The following general rule of thumb can be followed, however each individuals situation is different and you really should seek appropriate personal advice:
If you wish to retire on $65,000pa you will need $1.625 million capital as a minimum by retirement at age 65. (Assuming 25years of retirement)
Age 20 – 30
How to get there
- Aim to contribute 10% of your gross salary to super over the long term
- Get onto the property ladder first
- Build good savings habits
- Seek financial advice
- Make sure you know the hidden traps of your super and remember super is not just about the fees – you need to get your investment right.
How to make it last
- Check the fees and insurance premiums you are paying
- Retire with no debt on your home
- Once you have a property under your belt, start thinking about contributing more to super
- Learn to live within your means
- Save your next pay rise
- Know how your super is invested
- Remember that super is a tax system, not a product, and what you do with it is your choice.
Age 30 – 40
How to get there
- Have a written plan
- Pay off your mortgage as quickly as possible
- Use free cash flow to salary sacrifice
- Make smart asset-allocation decisions within your super
- Maximise your personal super contributions as retirement approaches
How to make it last
- Monitor your super fees
- Live to a budget now and stick to it even as your reduce your mortgage
- Consider transitioning to retirement via contract or part time roles to extend your working life
- Encourage good financial habits in your older kids by charging them board
- Use proceeds from downsizing to top up your retirement savings.
Age 40 – 50
How to get there
- Have the higher income earner salary sacrifice up to the maximum concessional contribution limit
- Have the higher income earner start a savings plan in the lower earning spouse’s name through a family trust
How to make it last
- Draw a pension at the minimum level. At 65 this is 5% of the super balance.

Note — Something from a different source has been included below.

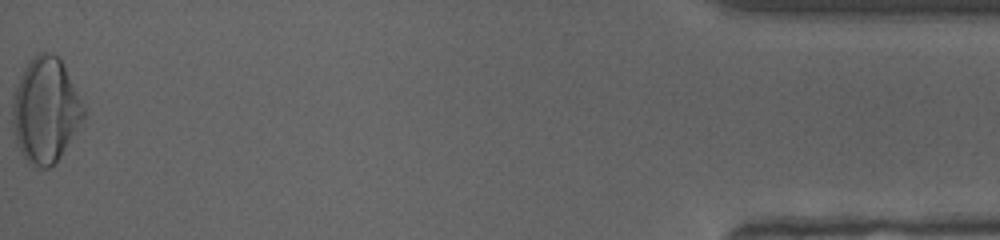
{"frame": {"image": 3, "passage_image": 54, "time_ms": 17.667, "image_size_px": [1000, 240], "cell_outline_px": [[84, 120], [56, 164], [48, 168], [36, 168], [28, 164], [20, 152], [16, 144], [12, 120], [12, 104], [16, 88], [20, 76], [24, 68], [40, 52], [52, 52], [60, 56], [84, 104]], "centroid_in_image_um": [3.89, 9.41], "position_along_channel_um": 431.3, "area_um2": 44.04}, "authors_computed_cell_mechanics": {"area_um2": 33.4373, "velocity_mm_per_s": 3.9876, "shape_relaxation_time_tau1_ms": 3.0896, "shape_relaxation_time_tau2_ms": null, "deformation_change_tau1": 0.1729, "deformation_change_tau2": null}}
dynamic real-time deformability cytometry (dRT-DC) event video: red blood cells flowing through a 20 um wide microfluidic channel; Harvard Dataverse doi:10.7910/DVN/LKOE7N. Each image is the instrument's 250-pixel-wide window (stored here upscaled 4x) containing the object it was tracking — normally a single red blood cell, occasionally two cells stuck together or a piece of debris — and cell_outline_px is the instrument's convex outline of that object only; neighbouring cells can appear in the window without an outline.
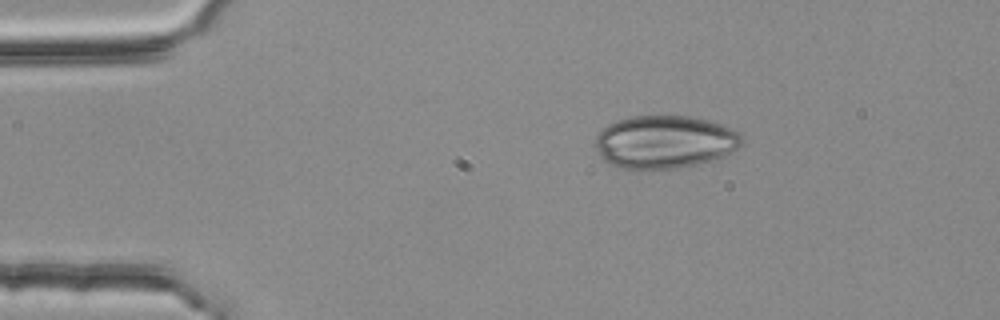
{"species": "common noctule bat (a hibernating species)", "species_latin": "Nyctalus noctula", "temperature_condition": "room temperature", "stored_images_in_passage": 2, "camera_frame_rate_fps": 3000, "um_per_image_px": 0.085, "animal": {"sex": "female", "body_mass_g": 25.1}, "frame": {"image": 1, "passage_image": 1, "time_ms": 0.0, "image_size_px": [1000, 320], "cell_outline_px": [[744, 140], [736, 148], [724, 156], [716, 160], [680, 168], [640, 172], [620, 168], [604, 160], [600, 156], [596, 148], [596, 136], [608, 124], [616, 120], [632, 116], [688, 116], [724, 124], [740, 132], [744, 136]], "centroid_in_image_um": [56.51, 12.1], "position_along_channel_um": 28.5, "area_um2": 46.12}}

- Invest in an appropriate manner. This means long term stable investments that can produce a 7% earnings rate not just for the 20 years leading into retirement but throughout the rest of their lives.

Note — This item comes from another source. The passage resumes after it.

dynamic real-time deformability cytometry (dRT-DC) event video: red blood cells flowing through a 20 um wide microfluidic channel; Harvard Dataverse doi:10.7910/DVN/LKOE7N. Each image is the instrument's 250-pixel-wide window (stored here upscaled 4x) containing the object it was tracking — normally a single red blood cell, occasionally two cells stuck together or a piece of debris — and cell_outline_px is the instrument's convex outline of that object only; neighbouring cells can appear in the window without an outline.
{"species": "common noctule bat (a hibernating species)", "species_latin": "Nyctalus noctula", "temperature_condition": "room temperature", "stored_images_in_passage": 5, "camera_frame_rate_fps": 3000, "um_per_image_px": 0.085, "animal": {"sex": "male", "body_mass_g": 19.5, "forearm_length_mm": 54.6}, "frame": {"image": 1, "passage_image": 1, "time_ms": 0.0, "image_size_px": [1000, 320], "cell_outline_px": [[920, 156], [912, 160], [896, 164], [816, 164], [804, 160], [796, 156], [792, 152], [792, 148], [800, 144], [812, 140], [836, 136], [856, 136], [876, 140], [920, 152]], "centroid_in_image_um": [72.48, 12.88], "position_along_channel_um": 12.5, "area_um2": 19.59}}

- Keep some savings in cash. At retirement, have sufficient secure investment buckets either in cash or term deposits to cover pension payments for up to 5 years. This means that if there is a downturn in share market, you do not need to sell the shares.
Age 50 – 60
How to get there
- Salary sacrifice pre tax income to super
- Make post tax contributions to super from surplus cash flow or savings
- Commence super income streams (Transition to retirement pension)
- Enhanced structuring and use of super income streams
- Accumulate wealth in the concesionally taxed super environment
- Increase exposure to capital growth assets including Australian and international shares and property inside or outside super
- Accelerate debt reduction or decelerate debt reduction depending on individual circumstances (sometimes redirecting cash flow from debt repayment to other objectives can provide a net wealth benefit.
- Borrow for investment should the capital objectives not have a high probability of being achieved and the risk profile affords this strategy.
How to make it last
- Preserve the capital for the long term and resist spending too much on lifestyle
- Review financial situation annually to work out entitlements to the age pension
- Consider longevity risk
- Keep the correct asset allocation for annual draw down requirements
- Have sufficient capital in defensive assets to be able to meet pension payments throughout the cycle of a market downturn to help protect the portfolio over the long term
- Have a trusted advisor to help you negotiated the investment market cycles and social security landscape.